Here are some of the most popular methods of supply chain attacks that businesses should be aware of to protect themselves against them:

Malware infections

Supply chain attacks very often begin with a malware infection. While there are different types of malware that perform different processes, their purpose is to be secretly inserted into an organisation’s computer system to then slowly spread throughout the supply chain. For example, ransomware collects and encrypts valuable data which the hacker can try and ransom back to the target organisation. Spyware observes and tracks activity on a system and is often used to collect login credentials for further use. Backdoor malware, such as a Trojan Horse, enables the hacker to gain remote access to control programmes – often being used as the launch site for a supply chain attack. These different forms of malware exploit any kind of vulnerability within a supply chain with incredible effectiveness.

Social engineering

The hugely important role human behaviour has in determining the success of a cyberattack is often overlooked. Hackers frequently exploit human traits such as trust and fear via social engineering, hoping victims get tricked into installing malware, disabling security features or disclosing confidential information. Phishing and smishing (phishing via SMS or other messages) are both common forms of social engineering, with users often more careless with smishing and often respond quicker than they do to emails. For example, in July last year, president of the European Central Bank, Christine Lagarde, was targeted by cybercriminals using German Chancellor Angela Merkel’s real mobile number. This demonstrates not only how high cybercriminals will aim but also their ability to gain valuable information such as Angela Merkel’s phone number. How they did this is still unknown.

Brute-force attacks

Brute force attacks, often used to gain sensitive data, are based on trial and error. Cybercriminals will try to guess an employee’s login details using tools designed to test as many different combinations as possible. Once successful, hackers will most likely infect the company’s system with malware with the potential to cause untold disruption.

Software vulnerabilities

Despite software manufacturers’ meticulous design and intense security testing, no software is infallible. Even the ‘most secure’ software will have vulnerabilities – and cyber criminals know this and will try to exploit this. In many cases, exploitable flaws need only be temporary so the hackers can use day zero-day exploits, such as manipulating and running updates. This occurred last January when a hacker group known as Lapsus$ targeted Okta, a provider of authentication services. The hackers discovered a vulnerability within the systems of Sitel, one of Okta’s service providers, and logged into an employee’s laptop using remote maintenance software – remaining undiscovered for two months. This demonstrates how effective cybercriminals can be at remaining undetected while their malware spreads through supply chains causing untold disruption.

The role of awareness

The methods of supply chain attacks outlined above demonstrate how innovative and effective cyberattacks have become. No matter what, every piece of software and every organisation’s digital infrastructure is vulnerable to cyberattacks one way or another. On top of this, cybercriminals are also keen to utilise emotional manipulation when it presents more opportunities than other methods.

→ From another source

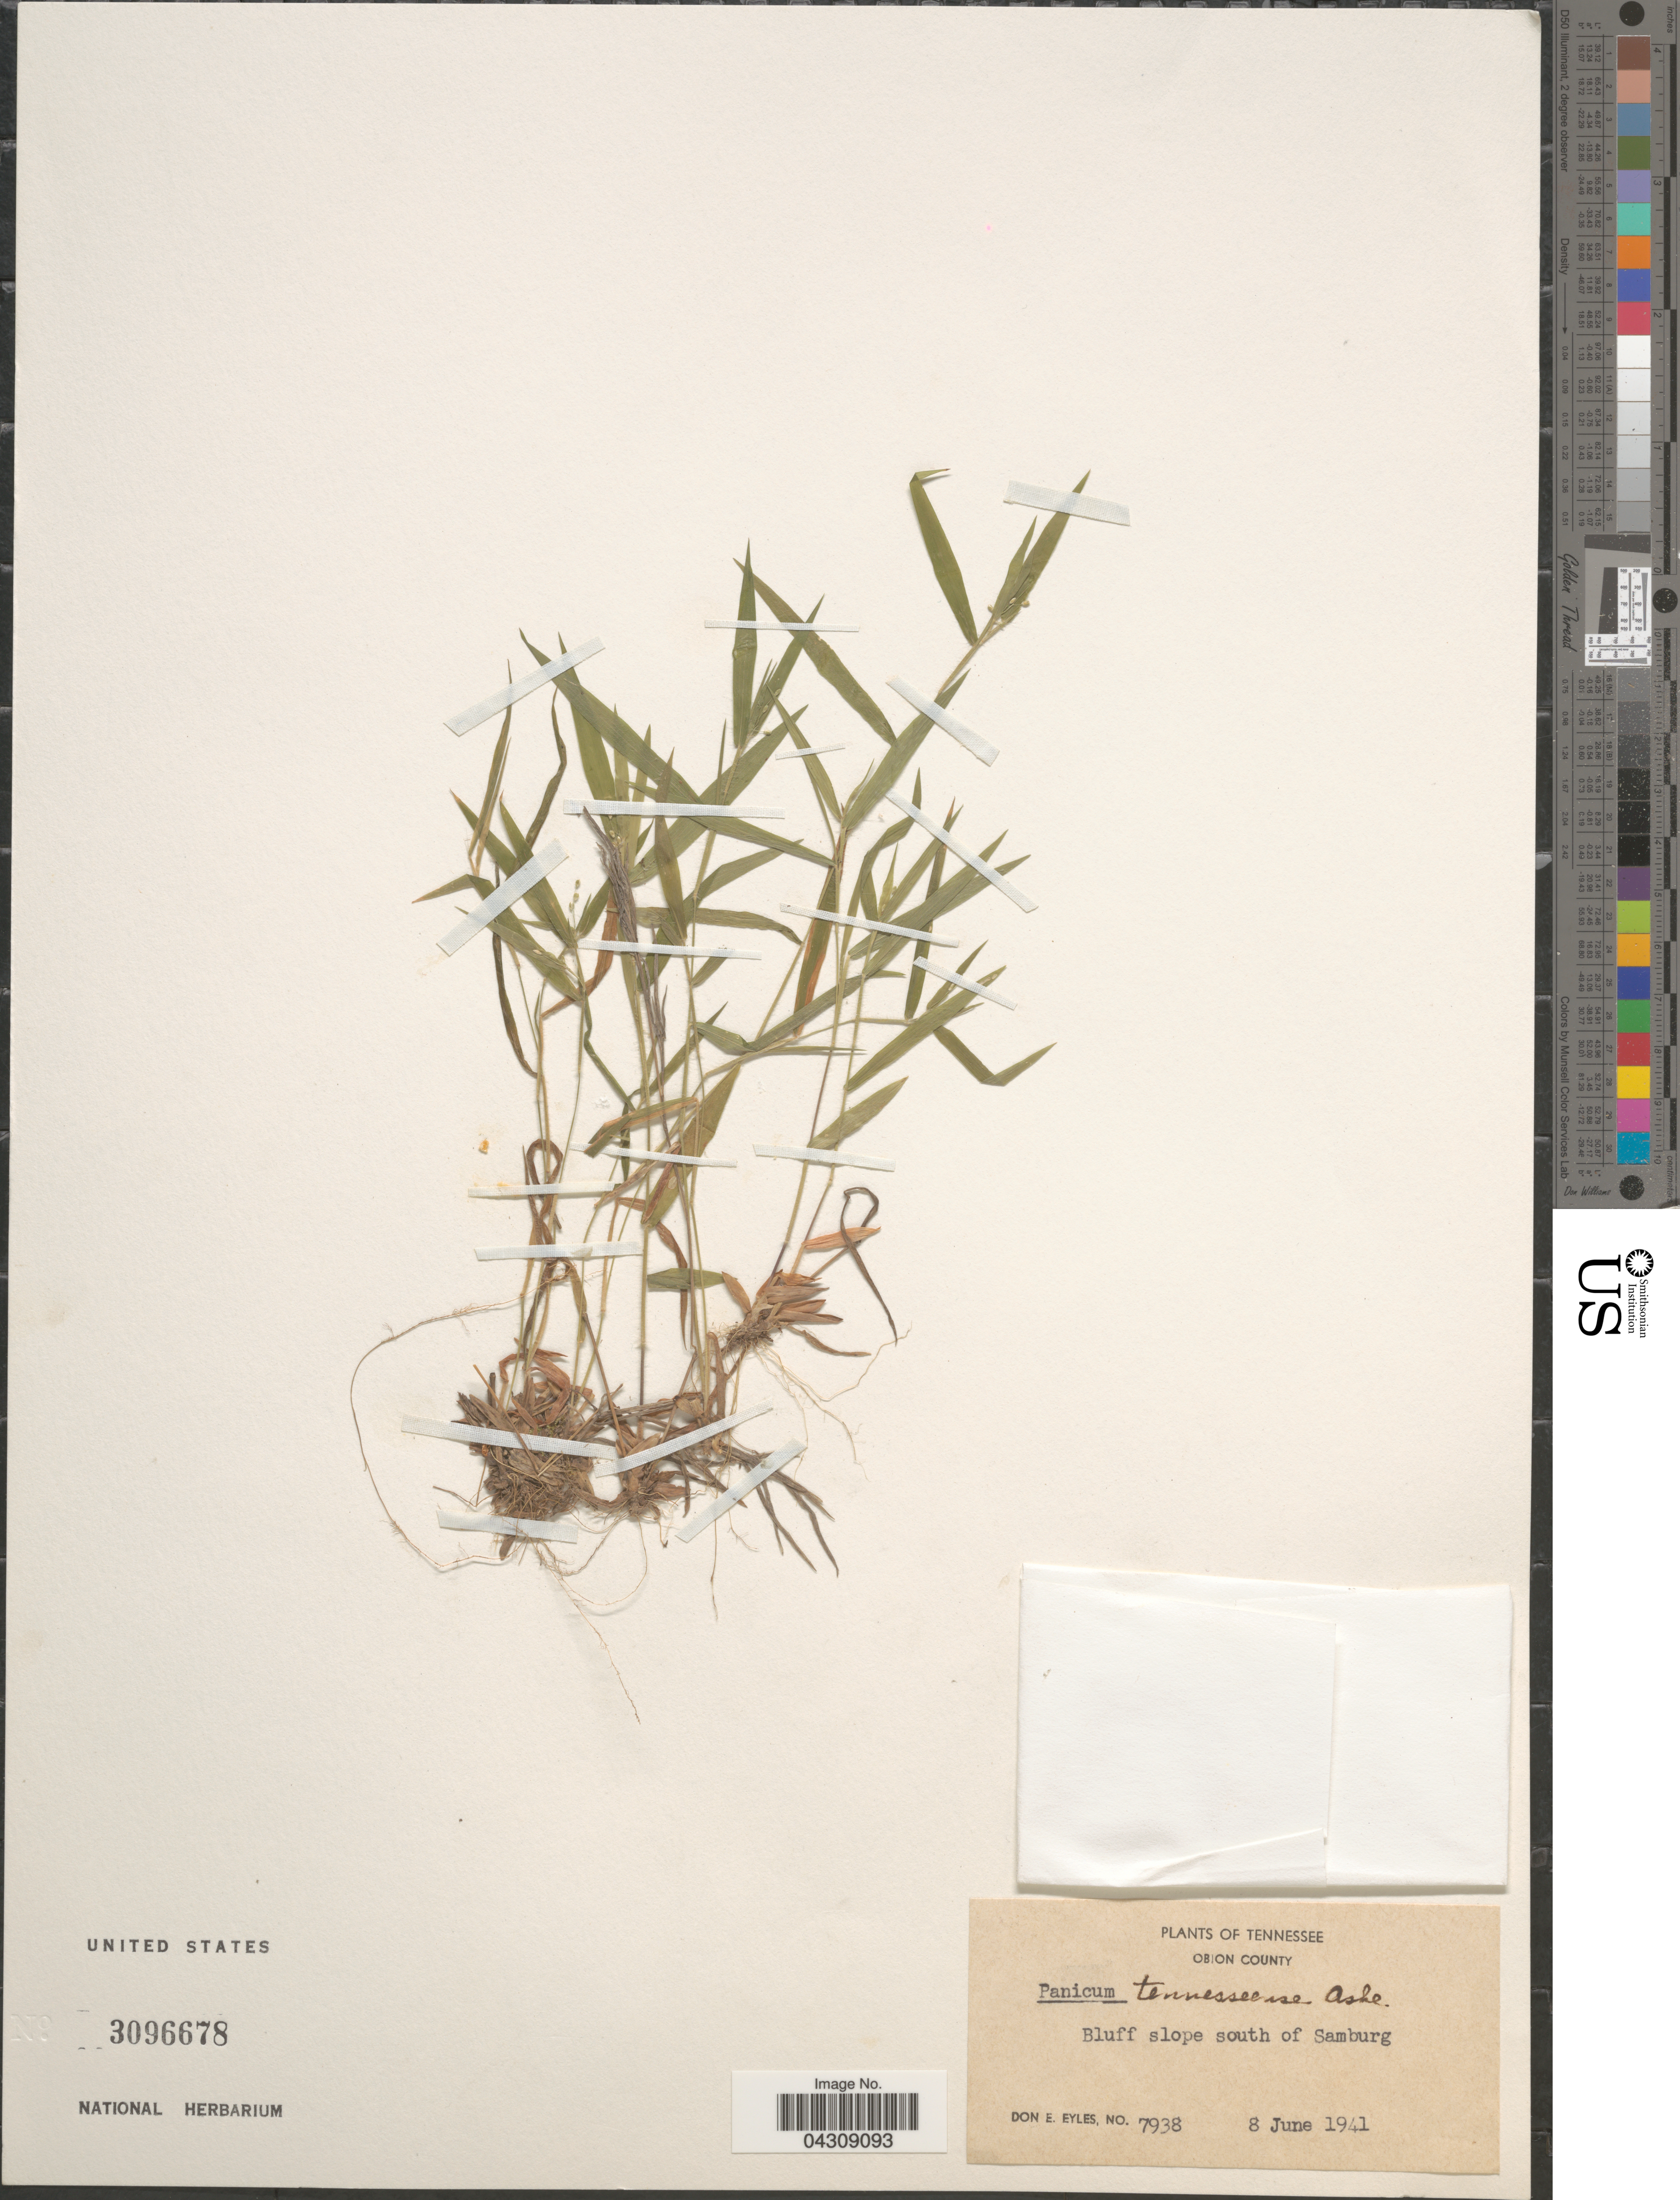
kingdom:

While these methods have proven to be effective tools for cyber criminals, businesses can vastly reduce the risk of supply chain cyberattacks instigated via the above methods. By ensuring that employees are integrated into a hands-on cybersecurity training strategy, businesses can educate their staff to be aware of the most common cyberattack methods. This training must include active, modern security awareness training; practical exercises and realistic simulations. Simple explanations and passive knowledge are not enough to prepare employees for how real cyberattacks would involve them. Tools such as behavioural science and psychology are key to understanding and focusing on each learner’s needs.

Businesses can reduce the risk of cyberattacks by up to 90% with these kinds of systematic and individually tailored training measures. While the risk of cyber-attacks is always present and businesses should always be prepared for them, proper awareness amongst employees is a huge benefit to an entire organisation’s cybersecurity.